§ **Trecho fornecido**:
******************************

Recentemente, o técnico Narciso declarou que um dos problemas da base brasileira é a presença de "muitos caras de universidade", e depois se retratou. Você sofre preconceito de ex-boleiros por não ter sido um deles?

Pelo contrário. Vejo tantos ex-jogadores se aproximando de mim ávidos por conhecimento, e modéstia parte, tenho um elenco de candidatos a auxiliar-técnico, porque sabem que precisam aprender, evoluir, assimilar competências diferentes das que já têm. Acho que foi uma declaração infeliz do Narciso, ele se retratou, pediu desculpas. Vemos grandes ídolos que não têm a mínima aptidão para treinador. E ex-jogadores de pouco brilho se transformando em excelentes treinadores, que sabem comandar bem uma equipe. O que importa é a competência para o ofício, ou vamos entrar naquela velha história de que o médico que tiver que tratar um paciente com câncer já deveria ter sofrido câncer. Não defendo a teoria sem prática, nem a prática sem teoria. E por causa desse distanciamento que o futebol brasileiro ainda tem problemas, e precisa evoluir. Precisa haver essa  afinidade em todos os níveis, inclusive a imprensa, que precisa entender mais do esporte. Não é possível mais ficar na mesmice de "se não faz coletivo, o time não desenvolve". Na Europa, não se faz coletivo desde a década de 60. Aqui, se você não faz coletivo, há pessoas que dizem que o "time não treinou durante a semana". Eu já passei por isso algumas vezes.

Você e o Enderson Moreira são mineiros, trabalharam juntos e começam a ganhar projeção nacional quase ao mesmo tempo. Isso sem falar no Ney Franco, que já comanda equipes de Série A desde 2006. É possível falar que há uma espécie de escola mineira surgindo com força?

******************************

§ **Material fornecido**:
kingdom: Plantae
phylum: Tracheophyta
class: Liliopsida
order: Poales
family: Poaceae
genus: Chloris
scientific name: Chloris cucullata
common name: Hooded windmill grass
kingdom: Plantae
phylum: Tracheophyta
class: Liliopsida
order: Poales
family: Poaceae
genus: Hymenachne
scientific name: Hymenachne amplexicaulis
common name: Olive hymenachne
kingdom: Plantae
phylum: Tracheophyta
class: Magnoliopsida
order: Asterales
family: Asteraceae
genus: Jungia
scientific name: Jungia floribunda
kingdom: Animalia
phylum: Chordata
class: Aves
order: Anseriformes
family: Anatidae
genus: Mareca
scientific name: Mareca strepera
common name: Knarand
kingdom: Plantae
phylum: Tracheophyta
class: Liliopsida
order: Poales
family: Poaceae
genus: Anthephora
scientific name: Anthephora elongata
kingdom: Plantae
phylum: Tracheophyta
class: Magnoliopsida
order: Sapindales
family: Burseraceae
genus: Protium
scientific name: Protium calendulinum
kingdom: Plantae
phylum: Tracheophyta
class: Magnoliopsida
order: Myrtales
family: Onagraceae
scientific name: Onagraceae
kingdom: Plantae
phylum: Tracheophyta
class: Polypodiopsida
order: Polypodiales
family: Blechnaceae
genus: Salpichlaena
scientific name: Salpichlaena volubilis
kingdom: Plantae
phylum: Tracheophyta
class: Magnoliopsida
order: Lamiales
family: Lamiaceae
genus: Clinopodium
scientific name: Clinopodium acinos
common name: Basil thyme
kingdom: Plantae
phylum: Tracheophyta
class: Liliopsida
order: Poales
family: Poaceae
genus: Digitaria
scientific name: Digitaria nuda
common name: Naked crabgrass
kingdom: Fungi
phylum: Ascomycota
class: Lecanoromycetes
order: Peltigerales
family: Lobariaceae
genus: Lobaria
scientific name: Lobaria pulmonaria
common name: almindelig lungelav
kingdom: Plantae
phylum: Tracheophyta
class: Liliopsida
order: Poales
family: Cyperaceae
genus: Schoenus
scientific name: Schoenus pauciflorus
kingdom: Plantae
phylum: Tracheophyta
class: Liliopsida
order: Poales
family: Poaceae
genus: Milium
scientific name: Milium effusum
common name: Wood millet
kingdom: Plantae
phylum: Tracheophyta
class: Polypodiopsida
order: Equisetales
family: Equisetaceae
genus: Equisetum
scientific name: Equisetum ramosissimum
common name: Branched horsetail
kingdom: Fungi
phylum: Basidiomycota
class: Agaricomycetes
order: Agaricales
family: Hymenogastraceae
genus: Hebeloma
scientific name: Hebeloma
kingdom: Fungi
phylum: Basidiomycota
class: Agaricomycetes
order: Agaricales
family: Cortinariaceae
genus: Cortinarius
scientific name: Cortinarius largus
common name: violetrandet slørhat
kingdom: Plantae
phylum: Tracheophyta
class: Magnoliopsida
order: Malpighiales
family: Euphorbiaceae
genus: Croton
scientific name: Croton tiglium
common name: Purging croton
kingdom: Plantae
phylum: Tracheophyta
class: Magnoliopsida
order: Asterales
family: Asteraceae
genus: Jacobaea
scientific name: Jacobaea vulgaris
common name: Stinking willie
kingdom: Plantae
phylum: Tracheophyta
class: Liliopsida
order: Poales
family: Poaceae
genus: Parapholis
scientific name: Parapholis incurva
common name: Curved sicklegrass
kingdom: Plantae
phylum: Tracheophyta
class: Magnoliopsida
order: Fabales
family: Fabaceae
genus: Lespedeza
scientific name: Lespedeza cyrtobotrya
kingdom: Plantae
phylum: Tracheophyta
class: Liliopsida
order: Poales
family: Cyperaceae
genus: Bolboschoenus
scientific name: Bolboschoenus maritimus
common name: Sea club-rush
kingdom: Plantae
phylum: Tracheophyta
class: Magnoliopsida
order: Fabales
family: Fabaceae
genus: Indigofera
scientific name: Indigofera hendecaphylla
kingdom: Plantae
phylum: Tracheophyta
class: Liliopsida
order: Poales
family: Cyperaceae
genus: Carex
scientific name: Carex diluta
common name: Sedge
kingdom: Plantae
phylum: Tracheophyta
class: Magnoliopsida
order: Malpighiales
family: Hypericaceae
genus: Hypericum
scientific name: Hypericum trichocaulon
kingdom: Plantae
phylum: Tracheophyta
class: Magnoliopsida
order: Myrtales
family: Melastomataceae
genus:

******************************

§ **Atividade**: Reproduza sem alterações a parte da entrevista sobre futebol que começa nas palavras "Você e o Enderson" e termina após "surgindo com força?".

§ **Resposta escrita**:
Você e o Enderson Moreira são mineiros, trabalharam juntos e começam a ganhar projeção nacional quase ao mesmo tempo. Isso sem falar no Ney Franco, que já comanda equipes de Série A desde 2006. É possível falar que há uma espécie de escola mineira surgindo com força?